TASK TO COMPLETE: Every record, apart from its pictures, should be repeated exactly.

Dataset entries

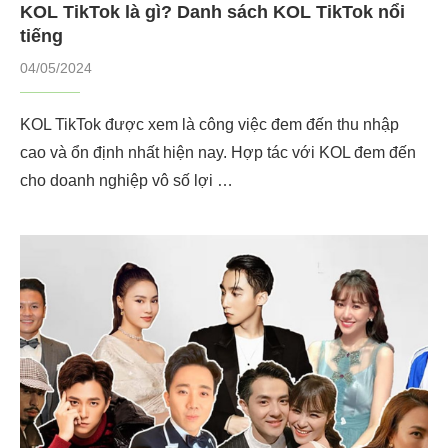
KOL TikTok là gì? Danh sách KOL TikTok nổi
tiếng
04/05/2024
KOL TikTok được xem là công việc đem đến thu nhập
cao và ổn định nhất hiện nay. Hợp tác với KOL đem đến
cho doanh nghiệp vô số lợi …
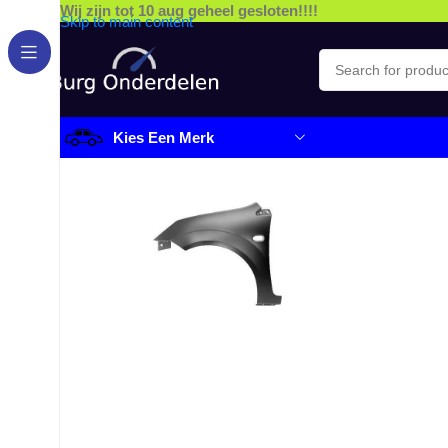
Wij zijn tot 10 aug geheel gesloten!!!!
Skip to main content
Kies Een Merk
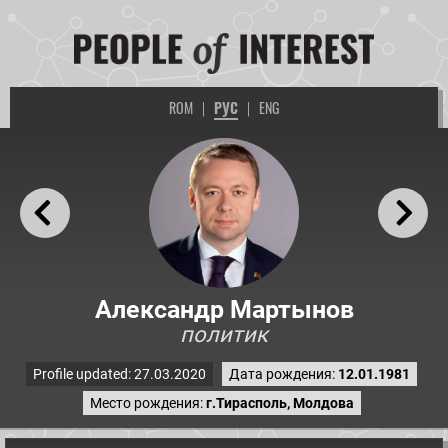
ROM
|
РУС
|
ENG
Александр Мартынов
политик
Profile updated: 27.03.2020
Дата рождения:
12.01.1981
Место рождения:
г.Тирасполь, Молдова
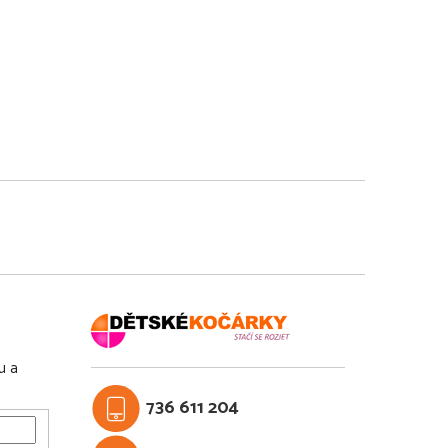
u a
736 611 204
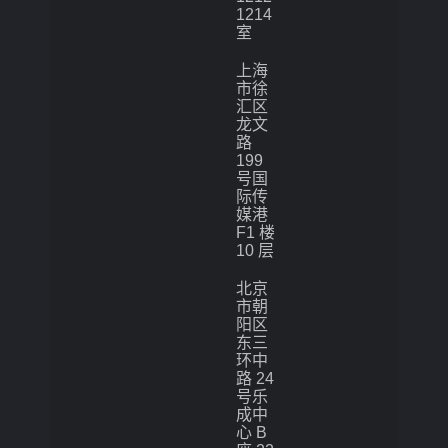
1214
室
上海
市徐
汇区
龙文
路
199
号国
际传
媒港
F1 楼
10 层
北京
市朝
阳区
东三
环中
路 24
号乐
成中
心 B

SOLUTION FOR THIS EXERCISE:
KOL TikTok là gì? Danh sách KOL TikTok nổi
tiếng
04/05/2024
KOL TikTok được xem là công việc đem đến thu nhập
cao và ổn định nhất hiện nay. Hợp tác với KOL đem đến
cho doanh nghiệp vô số lợi …
Wij zijn tot 10 aug geheel gesloten!!!!
Skip to main content
Kies Een Merk
ROM
|
РУС
|
ENG
Александр Мартынов
политик
Profile updated: 27.03.2020
Дата рождения:
12.01.1981
Место рождения:
г.Тирасполь, Молдова
u a
736 611 204
1214
室
上海
市徐
汇区
龙文
路
199
号国
际传
媒港
F1 楼
10 层
北京
市朝
阳区
东三
环中
路 24
号乐
成中
心 B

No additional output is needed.